Another idea: take into account the movement of the mouse to define a directional cone in the general direction of the movement, which would enable you to preload your pages even before the hover state occurs.
This article was really eye opening when I read it a few months ago.
I've always hated menu dropdowns where it would close if you try to skip to the next submenu you've opened, since you hovered on the other parts on your way to the submenu.
So you'd end up having to perfectly 'trace' the menu so it won't close down on you.
That article says nothing about preloading pages. The speed gains are purely a UI thing -- if you're clever about keeping submenus open even when the mouse leaves the submenu's entry in the main menu, you don't need to provide a delay for menu opening/closing.
A few years ago, I went to a tech demo/hackathon thing. Somebody had some neat experiments with preloading pages speculatively based on user behaviour
The coolest approach given was when a user types in the search box, kick off the request for the full results page if they move their mouse on a motion curve towards one of the results, with some machine learned data on how people move their mouse: Not quite in a straight line, and with some acceleration.

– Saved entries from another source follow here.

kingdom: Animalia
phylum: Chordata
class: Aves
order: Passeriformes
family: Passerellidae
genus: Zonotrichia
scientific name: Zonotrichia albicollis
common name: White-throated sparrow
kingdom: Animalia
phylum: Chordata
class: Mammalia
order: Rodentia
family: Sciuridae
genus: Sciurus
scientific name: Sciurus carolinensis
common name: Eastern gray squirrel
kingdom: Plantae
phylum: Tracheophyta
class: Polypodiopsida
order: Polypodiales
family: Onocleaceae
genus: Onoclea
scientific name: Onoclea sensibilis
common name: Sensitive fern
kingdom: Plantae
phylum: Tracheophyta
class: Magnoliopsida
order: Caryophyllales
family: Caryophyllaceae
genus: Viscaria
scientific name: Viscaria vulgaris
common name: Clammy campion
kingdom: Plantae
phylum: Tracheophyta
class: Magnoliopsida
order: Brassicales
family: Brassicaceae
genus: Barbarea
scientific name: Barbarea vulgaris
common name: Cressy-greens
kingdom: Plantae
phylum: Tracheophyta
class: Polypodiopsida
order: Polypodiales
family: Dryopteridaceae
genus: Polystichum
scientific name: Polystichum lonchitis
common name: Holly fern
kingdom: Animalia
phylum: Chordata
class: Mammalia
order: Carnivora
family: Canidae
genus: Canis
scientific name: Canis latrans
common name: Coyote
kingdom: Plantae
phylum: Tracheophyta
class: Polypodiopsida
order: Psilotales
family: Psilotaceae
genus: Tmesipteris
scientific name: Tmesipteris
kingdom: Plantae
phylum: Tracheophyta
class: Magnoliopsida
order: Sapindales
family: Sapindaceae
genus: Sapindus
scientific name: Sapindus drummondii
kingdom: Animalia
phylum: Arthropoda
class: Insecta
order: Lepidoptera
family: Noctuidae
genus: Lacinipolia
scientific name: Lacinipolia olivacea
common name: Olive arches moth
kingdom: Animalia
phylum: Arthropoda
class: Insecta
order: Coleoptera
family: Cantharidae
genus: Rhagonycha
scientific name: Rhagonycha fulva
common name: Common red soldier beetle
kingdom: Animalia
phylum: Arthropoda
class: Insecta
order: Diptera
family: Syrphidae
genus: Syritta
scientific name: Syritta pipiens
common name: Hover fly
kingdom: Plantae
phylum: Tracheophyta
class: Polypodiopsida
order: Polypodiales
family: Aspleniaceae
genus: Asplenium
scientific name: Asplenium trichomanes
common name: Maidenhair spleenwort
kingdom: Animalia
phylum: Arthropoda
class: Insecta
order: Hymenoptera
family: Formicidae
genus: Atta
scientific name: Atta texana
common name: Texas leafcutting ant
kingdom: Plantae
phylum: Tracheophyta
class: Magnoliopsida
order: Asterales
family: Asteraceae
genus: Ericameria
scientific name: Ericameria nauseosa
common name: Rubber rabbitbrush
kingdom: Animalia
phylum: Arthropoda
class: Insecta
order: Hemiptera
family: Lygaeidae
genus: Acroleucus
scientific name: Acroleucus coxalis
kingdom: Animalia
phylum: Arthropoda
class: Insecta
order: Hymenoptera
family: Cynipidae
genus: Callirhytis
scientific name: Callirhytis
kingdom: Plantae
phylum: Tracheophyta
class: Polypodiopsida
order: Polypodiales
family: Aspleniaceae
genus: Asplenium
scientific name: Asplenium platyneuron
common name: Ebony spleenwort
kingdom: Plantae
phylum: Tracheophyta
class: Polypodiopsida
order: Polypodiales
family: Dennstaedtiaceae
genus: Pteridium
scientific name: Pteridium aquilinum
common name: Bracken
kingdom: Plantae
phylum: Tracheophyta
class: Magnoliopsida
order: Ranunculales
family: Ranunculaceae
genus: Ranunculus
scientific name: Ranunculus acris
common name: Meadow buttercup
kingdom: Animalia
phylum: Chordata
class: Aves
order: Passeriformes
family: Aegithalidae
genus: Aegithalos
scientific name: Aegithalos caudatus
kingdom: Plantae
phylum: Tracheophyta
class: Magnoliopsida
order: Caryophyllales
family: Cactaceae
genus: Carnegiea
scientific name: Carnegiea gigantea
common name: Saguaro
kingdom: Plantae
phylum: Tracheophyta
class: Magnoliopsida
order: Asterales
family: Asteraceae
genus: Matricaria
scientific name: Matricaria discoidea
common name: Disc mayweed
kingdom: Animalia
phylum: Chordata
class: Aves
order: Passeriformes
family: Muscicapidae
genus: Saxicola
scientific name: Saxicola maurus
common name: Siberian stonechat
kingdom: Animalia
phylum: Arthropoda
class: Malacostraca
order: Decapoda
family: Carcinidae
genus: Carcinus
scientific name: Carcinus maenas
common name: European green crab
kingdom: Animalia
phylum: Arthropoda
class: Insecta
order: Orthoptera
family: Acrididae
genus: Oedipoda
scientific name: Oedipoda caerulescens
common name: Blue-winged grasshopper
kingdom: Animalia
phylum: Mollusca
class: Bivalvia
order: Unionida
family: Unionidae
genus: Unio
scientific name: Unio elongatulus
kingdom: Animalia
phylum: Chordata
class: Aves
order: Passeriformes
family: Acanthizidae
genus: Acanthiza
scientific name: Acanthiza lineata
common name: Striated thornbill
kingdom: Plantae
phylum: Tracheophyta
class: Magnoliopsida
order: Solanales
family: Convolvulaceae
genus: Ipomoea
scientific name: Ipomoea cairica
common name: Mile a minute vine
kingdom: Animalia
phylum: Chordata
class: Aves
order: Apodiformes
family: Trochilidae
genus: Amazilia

It is overkill, you're absolutely right about that. But that's the good thing about the webs, you can throw the stupidest ideas on the table and the let everyone flesh it out :D
Most times there are some few links that are very frequently clicked on; for example in Hacker News is usually the "next page" and the "threads". So if there is not one already there should be a way to specify some (obligatory?) preload pages.
In my opinion even that is overkill. Remember, in most cases it’s already instant. The return on investment (speed/requests) abruptly declines with brute preloading.
Not a bad shout. Not EVERY page, but if you have a five page site, you might as well pull in all five at the time, and save the other four requests later.
The actual HTML is only going to add another few KB.
I'm sorry that I don't feel it very efficient, because sites with dynamic contents like HK or eCommerce/financial sites, very page is different from minute to minute.
But caching the skeleton of the page will work. We need browser to do it for us, just like browsers already caches the images.